Background: The surface M protein is Group A Streptococcus (GAS) major virulence factor that enables immune escape by binding to several serum proteins. It is also the main current vaccine candidate. Despite similarities to M, M-like proteins (Mrp and Enn) have been overlooked. Their predicted binding motifs suggest they may share binding partners with M such as fibrinogen or C4BP indicating functional redundancy which could lead to vaccine escape. In this study, we investigate how these 3 proteins work together in GAS virulence.

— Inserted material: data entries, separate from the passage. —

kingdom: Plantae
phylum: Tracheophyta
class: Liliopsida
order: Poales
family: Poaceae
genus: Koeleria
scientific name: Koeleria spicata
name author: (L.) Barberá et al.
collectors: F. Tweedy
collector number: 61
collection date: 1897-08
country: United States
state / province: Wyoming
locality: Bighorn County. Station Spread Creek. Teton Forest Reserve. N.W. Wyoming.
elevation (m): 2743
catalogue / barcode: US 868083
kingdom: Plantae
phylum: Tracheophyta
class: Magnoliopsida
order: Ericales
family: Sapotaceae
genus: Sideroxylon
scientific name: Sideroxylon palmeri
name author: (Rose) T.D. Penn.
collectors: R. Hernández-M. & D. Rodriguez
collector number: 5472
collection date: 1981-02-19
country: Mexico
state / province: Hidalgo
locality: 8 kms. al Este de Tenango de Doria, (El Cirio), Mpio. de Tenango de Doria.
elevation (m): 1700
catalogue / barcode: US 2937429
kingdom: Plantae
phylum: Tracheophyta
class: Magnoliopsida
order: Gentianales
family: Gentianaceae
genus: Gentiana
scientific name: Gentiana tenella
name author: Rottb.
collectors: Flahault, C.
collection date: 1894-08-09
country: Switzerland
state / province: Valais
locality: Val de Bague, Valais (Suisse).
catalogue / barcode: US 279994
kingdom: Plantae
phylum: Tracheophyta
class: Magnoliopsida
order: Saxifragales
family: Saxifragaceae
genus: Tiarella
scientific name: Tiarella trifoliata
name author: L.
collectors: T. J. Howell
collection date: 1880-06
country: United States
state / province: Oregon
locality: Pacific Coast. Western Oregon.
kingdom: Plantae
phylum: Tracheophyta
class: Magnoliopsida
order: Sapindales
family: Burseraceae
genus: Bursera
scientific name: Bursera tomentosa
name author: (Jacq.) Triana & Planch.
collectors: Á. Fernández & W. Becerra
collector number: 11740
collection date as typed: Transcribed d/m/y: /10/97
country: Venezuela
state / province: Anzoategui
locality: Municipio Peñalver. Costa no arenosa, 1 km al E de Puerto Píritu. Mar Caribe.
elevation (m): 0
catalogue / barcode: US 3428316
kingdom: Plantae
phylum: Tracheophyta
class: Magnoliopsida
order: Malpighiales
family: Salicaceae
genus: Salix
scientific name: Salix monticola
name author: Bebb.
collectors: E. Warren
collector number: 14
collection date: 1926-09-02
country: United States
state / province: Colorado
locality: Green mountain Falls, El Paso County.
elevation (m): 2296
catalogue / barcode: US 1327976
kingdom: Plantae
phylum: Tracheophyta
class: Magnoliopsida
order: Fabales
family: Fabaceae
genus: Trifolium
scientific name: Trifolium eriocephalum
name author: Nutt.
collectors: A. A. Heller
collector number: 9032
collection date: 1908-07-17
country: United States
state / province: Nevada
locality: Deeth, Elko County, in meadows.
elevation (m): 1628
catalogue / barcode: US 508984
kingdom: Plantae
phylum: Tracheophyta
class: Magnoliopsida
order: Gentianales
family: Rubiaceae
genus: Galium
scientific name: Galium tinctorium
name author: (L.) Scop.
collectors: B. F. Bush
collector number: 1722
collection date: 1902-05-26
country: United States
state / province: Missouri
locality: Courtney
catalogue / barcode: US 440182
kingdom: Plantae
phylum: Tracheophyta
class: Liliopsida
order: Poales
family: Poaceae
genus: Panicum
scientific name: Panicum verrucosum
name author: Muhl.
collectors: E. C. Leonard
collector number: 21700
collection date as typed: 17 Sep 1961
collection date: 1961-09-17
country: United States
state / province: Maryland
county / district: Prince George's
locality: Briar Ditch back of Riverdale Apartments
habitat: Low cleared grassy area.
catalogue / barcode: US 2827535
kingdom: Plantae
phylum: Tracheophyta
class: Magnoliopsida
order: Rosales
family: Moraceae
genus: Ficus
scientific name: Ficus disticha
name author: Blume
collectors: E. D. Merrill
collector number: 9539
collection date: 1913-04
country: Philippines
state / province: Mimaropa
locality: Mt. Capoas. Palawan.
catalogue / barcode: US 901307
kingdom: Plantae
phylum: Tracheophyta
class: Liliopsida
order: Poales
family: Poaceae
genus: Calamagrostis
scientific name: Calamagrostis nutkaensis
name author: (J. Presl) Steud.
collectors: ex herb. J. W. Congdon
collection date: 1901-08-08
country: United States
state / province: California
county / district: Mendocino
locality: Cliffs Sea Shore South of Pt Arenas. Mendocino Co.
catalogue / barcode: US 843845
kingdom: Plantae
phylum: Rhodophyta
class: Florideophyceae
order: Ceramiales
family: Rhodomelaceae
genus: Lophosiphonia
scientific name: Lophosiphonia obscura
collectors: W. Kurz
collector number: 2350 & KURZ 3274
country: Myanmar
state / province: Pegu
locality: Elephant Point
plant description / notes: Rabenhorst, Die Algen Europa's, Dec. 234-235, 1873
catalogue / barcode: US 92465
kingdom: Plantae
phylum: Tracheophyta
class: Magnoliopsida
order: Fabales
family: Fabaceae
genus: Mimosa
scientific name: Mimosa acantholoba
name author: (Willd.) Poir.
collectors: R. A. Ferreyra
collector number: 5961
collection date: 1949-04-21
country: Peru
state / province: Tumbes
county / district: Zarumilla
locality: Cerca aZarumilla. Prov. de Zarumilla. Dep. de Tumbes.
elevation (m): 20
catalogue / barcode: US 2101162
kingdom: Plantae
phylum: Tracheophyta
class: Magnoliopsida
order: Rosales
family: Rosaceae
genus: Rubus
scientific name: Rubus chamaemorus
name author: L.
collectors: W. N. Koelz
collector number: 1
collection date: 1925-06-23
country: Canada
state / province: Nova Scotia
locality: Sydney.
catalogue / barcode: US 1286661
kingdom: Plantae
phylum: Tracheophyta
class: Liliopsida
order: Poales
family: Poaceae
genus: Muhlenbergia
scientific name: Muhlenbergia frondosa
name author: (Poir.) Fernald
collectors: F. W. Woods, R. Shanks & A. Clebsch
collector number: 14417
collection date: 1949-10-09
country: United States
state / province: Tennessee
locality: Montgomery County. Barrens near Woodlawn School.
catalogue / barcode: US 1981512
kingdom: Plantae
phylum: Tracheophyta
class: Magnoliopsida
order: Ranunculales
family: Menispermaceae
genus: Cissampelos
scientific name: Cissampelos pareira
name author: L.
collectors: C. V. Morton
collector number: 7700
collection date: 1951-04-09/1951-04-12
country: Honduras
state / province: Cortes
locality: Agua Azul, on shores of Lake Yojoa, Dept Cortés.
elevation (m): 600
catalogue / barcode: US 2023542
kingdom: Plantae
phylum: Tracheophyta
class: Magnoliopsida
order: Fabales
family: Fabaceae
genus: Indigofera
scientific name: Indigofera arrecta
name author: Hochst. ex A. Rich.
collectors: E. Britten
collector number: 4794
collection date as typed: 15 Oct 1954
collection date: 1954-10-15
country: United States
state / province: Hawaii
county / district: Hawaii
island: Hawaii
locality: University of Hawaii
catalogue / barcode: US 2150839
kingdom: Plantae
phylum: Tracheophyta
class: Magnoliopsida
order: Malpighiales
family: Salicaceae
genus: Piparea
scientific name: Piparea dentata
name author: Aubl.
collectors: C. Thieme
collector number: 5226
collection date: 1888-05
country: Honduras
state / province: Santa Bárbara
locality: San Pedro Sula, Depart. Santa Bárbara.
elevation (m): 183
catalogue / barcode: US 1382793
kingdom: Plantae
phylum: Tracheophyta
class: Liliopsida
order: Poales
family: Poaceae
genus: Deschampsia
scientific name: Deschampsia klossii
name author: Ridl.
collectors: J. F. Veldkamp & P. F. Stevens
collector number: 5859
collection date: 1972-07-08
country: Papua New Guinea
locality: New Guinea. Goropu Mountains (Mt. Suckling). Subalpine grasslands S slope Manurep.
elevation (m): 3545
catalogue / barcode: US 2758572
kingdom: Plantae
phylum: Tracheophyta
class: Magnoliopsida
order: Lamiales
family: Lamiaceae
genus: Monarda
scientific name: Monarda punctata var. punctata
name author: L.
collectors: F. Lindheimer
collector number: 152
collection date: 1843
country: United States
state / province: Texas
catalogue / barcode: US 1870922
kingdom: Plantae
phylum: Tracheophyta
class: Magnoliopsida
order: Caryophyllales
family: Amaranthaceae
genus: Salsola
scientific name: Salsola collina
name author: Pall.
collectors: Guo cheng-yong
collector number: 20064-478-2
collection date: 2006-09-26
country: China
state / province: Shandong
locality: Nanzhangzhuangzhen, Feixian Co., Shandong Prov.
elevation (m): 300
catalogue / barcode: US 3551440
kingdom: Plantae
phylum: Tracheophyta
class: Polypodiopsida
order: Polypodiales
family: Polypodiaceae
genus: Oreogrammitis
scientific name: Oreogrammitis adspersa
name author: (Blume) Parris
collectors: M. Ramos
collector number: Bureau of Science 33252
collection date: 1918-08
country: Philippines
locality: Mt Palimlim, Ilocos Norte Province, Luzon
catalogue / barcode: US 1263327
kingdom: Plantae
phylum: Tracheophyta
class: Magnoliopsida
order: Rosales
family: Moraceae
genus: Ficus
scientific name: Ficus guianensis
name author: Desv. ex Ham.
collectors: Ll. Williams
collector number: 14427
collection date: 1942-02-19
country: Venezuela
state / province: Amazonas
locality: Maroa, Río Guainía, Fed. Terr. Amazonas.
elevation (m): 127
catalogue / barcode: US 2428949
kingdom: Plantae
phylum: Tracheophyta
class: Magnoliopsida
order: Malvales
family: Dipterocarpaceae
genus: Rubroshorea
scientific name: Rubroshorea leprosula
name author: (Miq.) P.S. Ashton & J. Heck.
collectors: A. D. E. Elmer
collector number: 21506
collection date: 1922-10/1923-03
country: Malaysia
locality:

Methods and Results: Mass spectrometry analysis after co-purification in human serum revealed that M and M-like proteins share a lot of host binding partners, in favor of the redundancy theory. Knock-out mutants of emm, enn and mrp in different strains demonstrated, by whole cell binding experiments, that each of the 3 proteins have specific roles in host proteins interaction. Their binding function were also correlated with their role in human blood survival. Moreover, RT-qPCR experiments showed that M and M-like genes are differentially expressed in human blood, suggesting that in addition to Mga, their expression depends on other regulators responsive to environmental changes. Our data indicate that M and M-like proteins, despite their apparent redundant binding capacity, are important virulence factors that could be required at specific time-point/site of infection.
Conclusion: This work raises the importance of studying M and M-like proteins as a single, tripartite, virulence system rather than isolated factors. Understanding their regulation and cooperation is crucial for unraveling GAS virulence and designing effective vaccines.